** Task description **
The whole listing, exactly as given: write it out, leaving out each image.
++++ Dataset extract ++++
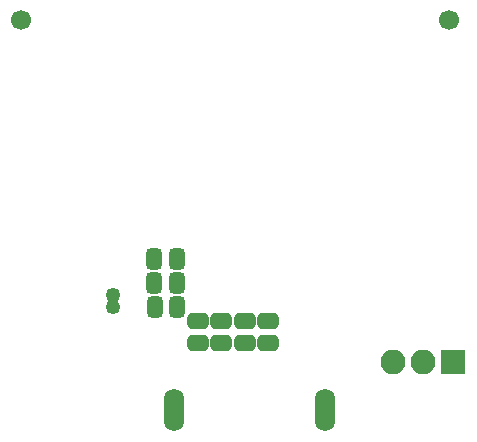
<source format=gbr>
%TF.GenerationSoftware,KiCad,Pcbnew,6.0.4-6f826c9f35~116~ubuntu20.04.1*%
%TF.CreationDate,2022-04-18T13:25:31+07:00*%
%TF.ProjectId,CH569Board,43483536-3942-46f6-9172-642e6b696361,rev?*%
%TF.SameCoordinates,Original*%
%TF.FileFunction,Soldermask,Bot*%
%TF.FilePolarity,Negative*%
%FSLAX46Y46*%
G04 Gerber Fmt 4.6, Leading zero omitted, Abs format (unit mm)*
G04 Created by KiCad (PCBNEW 6.0.4-6f826c9f35~116~ubuntu20.04.1) date 2022-04-18 13:25:31*
%MOMM*%
%LPD*%
G01*
G04 APERTURE LIST*
G04 Aperture macros list*
%AMRoundRect*
0 Rectangle with rounded corners*
0 $1 Rounding radius*
0 $2 $3 $4 $5 $6 $7 $8 $9 X,Y pos of 4 corners*
0 Add a 4 corners polygon primitive as box body*
4,1,4,$2,$3,$4,$5,$6,$7,$8,$9,$2,$3,0*
0 Add four circle primitives for the rounded corners*
1,1,$1+$1,$2,$3*
1,1,$1+$1,$4,$5*
1,1,$1+$1,$6,$7*
1,1,$1+$1,$8,$9*
0 Add four rect primitives between the rounded corners*
20,1,$1+$1,$2,$3,$4,$5,0*
20,1,$1+$1,$4,$5,$6,$7,0*
20,1,$1+$1,$6,$7,$8,$9,0*
20,1,$1+$1,$8,$9,$2,$3,0*%
G04 Aperture macros list end*
%ADD10C,1.700000*%
%ADD11RoundRect,0.200000X-0.850000X0.850000X-0.850000X-0.850000X0.850000X-0.850000X0.850000X0.850000X0*%
%ADD12O,2.100000X2.100000*%
%ADD13O,1.700000X3.600000*%
%ADD14C,1.250000*%
%ADD15O,1.250000X1.250000*%
%ADD16RoundRect,0.450000X-0.475000X0.250000X-0.475000X-0.250000X0.475000X-0.250000X0.475000X0.250000X0*%
%ADD17RoundRect,0.450000X0.250000X0.475000X-0.250000X0.475000X-0.250000X-0.475000X0.250000X-0.475000X0*%
G04 APERTURE END LIST*
D10*
%TO.C,CN1*%
X143710000Y-82390000D03*
X107510000Y-82390000D03*
%TD*%
D11*
%TO.C,J2*%
X144075000Y-111275000D03*
D12*
X141535000Y-111275000D03*
X138995000Y-111275000D03*
%TD*%
D13*
%TO.C,USB1*%
X120400000Y-115390007D03*
X133200000Y-115390007D03*
%TD*%
D14*
%TO.C,J1*%
X115275000Y-106625000D03*
D15*
X115275000Y-105625000D03*
%TD*%
D16*
%TO.C,C6*%
X126410000Y-107820000D03*
X126410000Y-109720000D03*
%TD*%
%TO.C,C8*%
X128400000Y-107820000D03*
X128400000Y-109720000D03*
%TD*%
D17*
%TO.C,C18*%
X120670000Y-102580000D03*
X118770000Y-102580000D03*
%TD*%
D16*
%TO.C,C10*%
X124430000Y-107820000D03*
X124430000Y-109720000D03*
%TD*%
D17*
%TO.C,C17*%
X120680000Y-106620000D03*
X118780000Y-106620000D03*
%TD*%
D16*
%TO.C,C9*%
X122460000Y-107810000D03*
X122460000Y-109710000D03*
%TD*%
D17*
%TO.C,C20*%
X120670000Y-104600000D03*
X118770000Y-104600000D03*
%TD*%
M02*

</source>
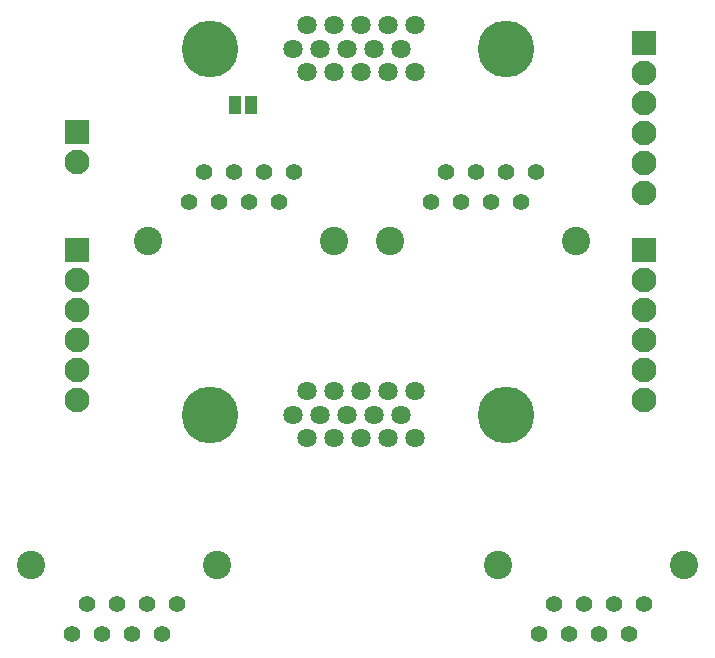
<source format=gbr>
G04 CAM350 V10.5 (Build 464) Date:  Mon Feb 15 08:33:08 2021 *
G04 Database: (Untitled) *
G04 Layer 6: ad57_adapter-F_Mask.gbr *
%FSLAX23Y23*%
%MOIN*%
%SFA1.000B1.000*%

%MIA0B0*%
%IPPOS*%
%ADD10R,0.08268X0.08268*%
%ADD11C,0.08268*%
%ADD12C,0.18902*%
%ADD13C,0.06449*%
%ADD14C,0.09449*%
%ADD15C,0.05512*%
%ADD21R,0.03937X0.05906*%
%LNad57_adapter-F_Mask.gbr*%
%LPD*%
G54D10*
X5138Y-3071D03*
G54D11*
Y-3171D03*
G54D10*
X7028Y-2776D03*
G54D11*
Y-2876D03*
Y-2976D03*
Y-3076D03*
Y-3176D03*
Y-3276D03*
Y-3965D03*
Y-3865D03*
Y-3765D03*
Y-3665D03*
Y-3565D03*
G54D10*
Y-3465D03*
G54D12*
X6568Y-4015D03*
X5584D03*
G54D13*
X6266Y-4093D03*
X6176D03*
X6086D03*
X5996D03*
X5906D03*
X6221Y-4015D03*
X6131D03*
X6041D03*
X5951D03*
X5861D03*
X6266Y-3937D03*
X6176D03*
X6086D03*
X5996D03*
X5906D03*
Y-2717D03*
X5996D03*
X6086D03*
X6176D03*
X6266D03*
X5861Y-2795D03*
X5951D03*
X6041D03*
X6131D03*
X6221D03*
X5906Y-2873D03*
X5996D03*
X6086D03*
X6176D03*
X6266D03*
G54D12*
X5584Y-2795D03*
X6568D03*
G54D14*
X4987Y-4516D03*
X5607D03*
G54D15*
X5122Y-4746D03*
X5172Y-4646D03*
X5222Y-4746D03*
X5272Y-4646D03*
X5322Y-4746D03*
X5372Y-4646D03*
X5422Y-4746D03*
X5472Y-4646D03*
G54D10*
X5138Y-3465D03*
G54D11*
Y-3565D03*
Y-3665D03*
Y-3765D03*
Y-3865D03*
Y-3965D03*
G54D14*
X5997Y-3437D03*
X5377D03*
G54D15*
X5862Y-3207D03*
X5812Y-3307D03*
X5762Y-3207D03*
X5712Y-3307D03*
X5662Y-3207D03*
X5612Y-3307D03*
X5562Y-3207D03*
X5512Y-3307D03*
X7028Y-4646D03*
X6978Y-4746D03*
X6928Y-4646D03*
X6878Y-4746D03*
X6828Y-4646D03*
X6778Y-4746D03*
X6728Y-4646D03*
X6678Y-4746D03*
G54D14*
X7163Y-4516D03*
X6543D03*
G54D15*
X6319Y-3307D03*
X6369Y-3207D03*
X6419Y-3307D03*
X6469Y-3207D03*
X6519Y-3307D03*
X6569Y-3207D03*
X6619Y-3307D03*
X6669Y-3207D03*
G54D14*
X6184Y-3437D03*
X6804D03*
G54D21*
X5719Y-2982D03*
X5667D03*
M02*

</source>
++++
** Exercise solution **
<source format=gbr>
%TF.GenerationSoftware,KiCad,Pcbnew,6.0.4-6f826c9f35~116~ubuntu20.04.1*%
%TF.CreationDate,2022-04-18T13:25:31+07:00*%
%TF.ProjectId,CH569Board,43483536-3942-46f6-9172-642e6b696361,rev?*%
%TF.SameCoordinates,Original*%
%TF.FileFunction,Soldermask,Bot*%
%TF.FilePolarity,Negative*%
%FSLAX46Y46*%
G04 Gerber Fmt 4.6, Leading zero omitted, Abs format (unit mm)*
G04 Created by KiCad (PCBNEW 6.0.4-6f826c9f35~116~ubuntu20.04.1) date 2022-04-18 13:25:31*
%MOMM*%
%LPD*%
G01*
G04 APERTURE LIST*
G04 Aperture macros list*
%AMRoundRect*
0 Rectangle with rounded corners*
0 $1 Rounding radius*
0 $2 $3 $4 $5 $6 $7 $8 $9 X,Y pos of 4 corners*
0 Add a 4 corners polygon primitive as box body*
4,1,4,$2,$3,$4,$5,$6,$7,$8,$9,$2,$3,0*
0 Add four circle primitives for the rounded corners*
1,1,$1+$1,$2,$3*
1,1,$1+$1,$4,$5*
1,1,$1+$1,$6,$7*
1,1,$1+$1,$8,$9*
0 Add four rect primitives between the rounded corners*
20,1,$1+$1,$2,$3,$4,$5,0*
20,1,$1+$1,$4,$5,$6,$7,0*
20,1,$1+$1,$6,$7,$8,$9,0*
20,1,$1+$1,$8,$9,$2,$3,0*%
G04 Aperture macros list end*
%ADD10C,1.700000*%
%ADD11RoundRect,0.200000X-0.850000X0.850000X-0.850000X-0.850000X0.850000X-0.850000X0.850000X0.850000X0*%
%ADD12O,2.100000X2.100000*%
%ADD13O,1.700000X3.600000*%
%ADD14C,1.250000*%
%ADD15O,1.250000X1.250000*%
%ADD16RoundRect,0.450000X-0.475000X0.250000X-0.475000X-0.250000X0.475000X-0.250000X0.475000X0.250000X0*%
%ADD17RoundRect,0.450000X0.250000X0.475000X-0.250000X0.475000X-0.250000X-0.475000X0.250000X-0.475000X0*%
G04 APERTURE END LIST*
D10*
%TO.C,CN1*%
X143710000Y-82390000D03*
X107510000Y-82390000D03*
%TD*%
D11*
%TO.C,J2*%
X144075000Y-111275000D03*
D12*
X141535000Y-111275000D03*
X138995000Y-111275000D03*
%TD*%
D13*
%TO.C,USB1*%
X120400000Y-115390007D03*
X133200000Y-115390007D03*
%TD*%
D14*
%TO.C,J1*%
X115275000Y-106625000D03*
D15*
X115275000Y-105625000D03*
%TD*%
D16*
%TO.C,C6*%
X126410000Y-107820000D03*
X126410000Y-109720000D03*
%TD*%
%TO.C,C8*%
X128400000Y-107820000D03*
X128400000Y-109720000D03*
%TD*%
D17*
%TO.C,C18*%
X120670000Y-102580000D03*
X118770000Y-102580000D03*
%TD*%
D16*
%TO.C,C10*%
X124430000Y-107820000D03*
X124430000Y-109720000D03*
%TD*%
D17*
%TO.C,C17*%
X120680000Y-106620000D03*
X118780000Y-106620000D03*
%TD*%
D16*
%TO.C,C9*%
X122460000Y-107810000D03*
X122460000Y-109710000D03*
%TD*%
D17*
%TO.C,C20*%
X120670000Y-104600000D03*
X118770000Y-104600000D03*
%TD*%
M02*

</source>
<source format=gbr>
G04 CAM350 V10.5 (Build 464) Date:  Mon Feb 15 08:33:08 2021 *
G04 Database: (Untitled) *
G04 Layer 6: ad57_adapter-F_Mask.gbr *
%FSLAX23Y23*%
%MOIN*%
%SFA1.000B1.000*%

%MIA0B0*%
%IPPOS*%
%ADD10R,0.08268X0.08268*%
%ADD11C,0.08268*%
%ADD12C,0.18902*%
%ADD13C,0.06449*%
%ADD14C,0.09449*%
%ADD15C,0.05512*%
%ADD21R,0.03937X0.05906*%
%LNad57_adapter-F_Mask.gbr*%
%LPD*%
G54D10*
X5138Y-3071D03*
G54D11*
Y-3171D03*
G54D10*
X7028Y-2776D03*
G54D11*
Y-2876D03*
Y-2976D03*
Y-3076D03*
Y-3176D03*
Y-3276D03*
Y-3965D03*
Y-3865D03*
Y-3765D03*
Y-3665D03*
Y-3565D03*
G54D10*
Y-3465D03*
G54D12*
X6568Y-4015D03*
X5584D03*
G54D13*
X6266Y-4093D03*
X6176D03*
X6086D03*
X5996D03*
X5906D03*
X6221Y-4015D03*
X6131D03*
X6041D03*
X5951D03*
X5861D03*
X6266Y-3937D03*
X6176D03*
X6086D03*
X5996D03*
X5906D03*
Y-2717D03*
X5996D03*
X6086D03*
X6176D03*
X6266D03*
X5861Y-2795D03*
X5951D03*
X6041D03*
X6131D03*
X6221D03*
X5906Y-2873D03*
X5996D03*
X6086D03*
X6176D03*
X6266D03*
G54D12*
X5584Y-2795D03*
X6568D03*
G54D14*
X4987Y-4516D03*
X5607D03*
G54D15*
X5122Y-4746D03*
X5172Y-4646D03*
X5222Y-4746D03*
X5272Y-4646D03*
X5322Y-4746D03*
X5372Y-4646D03*
X5422Y-4746D03*
X5472Y-4646D03*
G54D10*
X5138Y-3465D03*
G54D11*
Y-3565D03*
Y-3665D03*
Y-3765D03*
Y-3865D03*
Y-3965D03*
G54D14*
X5997Y-3437D03*
X5377D03*
G54D15*
X5862Y-3207D03*
X5812Y-3307D03*
X5762Y-3207D03*
X5712Y-3307D03*
X5662Y-3207D03*
X5612Y-3307D03*
X5562Y-3207D03*
X5512Y-3307D03*
X7028Y-4646D03*
X6978Y-4746D03*
X6928Y-4646D03*
X6878Y-4746D03*
X6828Y-4646D03*
X6778Y-4746D03*
X6728Y-4646D03*
X6678Y-4746D03*
G54D14*
X7163Y-4516D03*
X6543D03*
G54D15*
X6319Y-3307D03*
X6369Y-3207D03*
X6419Y-3307D03*
X6469Y-3207D03*
X6519Y-3307D03*
X6569Y-3207D03*
X6619Y-3307D03*
X6669Y-3207D03*
G54D14*
X6184Y-3437D03*
X6804D03*
G54D21*
X5719Y-2982D03*
X5667D03*
M02*

</source>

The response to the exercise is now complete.